- _Textauszug_:
>>>
Ueber die technische Seite der komplicirten Einrichtungen zur Erzielung der wunderbaren Wirkungen nur einiges Wenige. Die Gasanstalt und die Apparate zur Erzeugung des elektrischen Lichtes befinden sich, wie bereits erwähnt, in dem Maschinenhause. Hunderte von Leitungsdrähten kommuniciren von diesem aus mit einer technischen Abtheilung in der Grotte. Telegraphie und Telephonie vermitteln den Verkehr zwischen Maschinenhaus und Grotte. Ein Wink und anstatt z. B. in rothem flammt alles in blauem Lichte. Elektrisches Licht, Gas und Glas sind die einfachen Mittel, durch welche die unbeschreiblich-großartigen magischen Lichtwirkungen erzielt werden. Die zur Anwendung gelangende telegraphische Chiffreschrift, wie sie an den Apparaten selbst bemerkt ist, ist die folgende:

bedeutet: Achtung.
<<<
- _Extrahierte Einträge_:
>>>
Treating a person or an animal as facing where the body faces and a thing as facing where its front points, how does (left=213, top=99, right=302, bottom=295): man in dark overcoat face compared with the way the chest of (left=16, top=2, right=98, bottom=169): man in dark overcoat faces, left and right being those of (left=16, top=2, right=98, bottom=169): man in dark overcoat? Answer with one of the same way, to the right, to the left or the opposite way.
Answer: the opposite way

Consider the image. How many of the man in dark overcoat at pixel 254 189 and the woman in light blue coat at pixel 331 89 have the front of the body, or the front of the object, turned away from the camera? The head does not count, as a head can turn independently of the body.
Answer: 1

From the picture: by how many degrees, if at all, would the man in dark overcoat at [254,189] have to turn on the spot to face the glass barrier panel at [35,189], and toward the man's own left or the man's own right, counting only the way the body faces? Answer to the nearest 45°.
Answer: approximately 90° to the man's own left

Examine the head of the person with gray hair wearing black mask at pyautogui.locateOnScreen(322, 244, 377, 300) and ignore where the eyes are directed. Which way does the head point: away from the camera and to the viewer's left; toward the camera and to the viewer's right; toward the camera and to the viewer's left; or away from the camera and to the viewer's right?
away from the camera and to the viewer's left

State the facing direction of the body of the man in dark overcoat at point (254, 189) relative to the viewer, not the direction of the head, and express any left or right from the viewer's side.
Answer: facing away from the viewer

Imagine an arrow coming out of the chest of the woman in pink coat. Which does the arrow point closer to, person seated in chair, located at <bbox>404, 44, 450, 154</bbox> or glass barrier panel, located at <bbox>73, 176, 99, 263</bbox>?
<<<
- _Aufgabe 1_: Geben Sie aus dem Textauszug alles von „Ueber die technische“ bis hinunter zu „bedeutet: Achtung.“ wortgetreu wieder.
- _Aufgabe 2_: Entscheiden Sie anhand des Textauszugs, ob die folgenden Aussagen zutreffen: (a) Die Gasanstalt befindet sich im Maschinenhaus. (b) Zwischen Maschinenhaus und Grotte werden Nachrichten nur durch Boten übermittelt. (c) Glas gehört zu den Mitteln, mit denen die Lichtwirkungen erzielt werden. Antworten Sie jeweils mit Ja oder Nein und zitieren Sie die entscheidenden Worte des Textauszugs wörtlich.
Maßgeblich ist allein der Textauszug.

- _Lösung 1_:
Ueber die technische Seite der komplicirten Einrichtungen zur Erzielung der wunderbaren Wirkungen nur einiges Wenige. Die Gasanstalt und die Apparate zur Erzeugung des elektrischen Lichtes befinden sich, wie bereits erwähnt, in dem Maschinenhause. Hunderte von Leitungsdrähten kommuniciren von diesem aus mit einer technischen Abtheilung in der Grotte. Telegraphie und Telephonie vermitteln den Verkehr zwischen Maschinenhaus und Grotte. Ein Wink und anstatt z. B. in rothem flammt alles in blauem Lichte. Elektrisches Licht, Gas und Glas sind die einfachen Mittel, durch welche die unbeschreiblich-großartigen magischen Lichtwirkungen erzielt werden. Die zur Anwendung gelangende telegraphische Chiffreschrift, wie sie an den Apparaten selbst bemerkt ist, ist die folgende:

bedeutet: Achtung.

- _Lösung 2_:
(a) Ja: „Die Gasanstalt und die Apparate zur Erzeugung des elektrischen Lichtes befinden sich, wie bereits erwähnt, in dem Maschinenhause.“
(b) Nein: „Telegraphie und Telephonie vermitteln den Verkehr zwischen Maschinenhaus und Grotte.“
(c) Ja: „Elektrisches Licht, Gas und Glas sind die einfachen Mittel, durch welche die unbeschreiblich-großartigen magischen Lichtwirkungen erzielt werden.“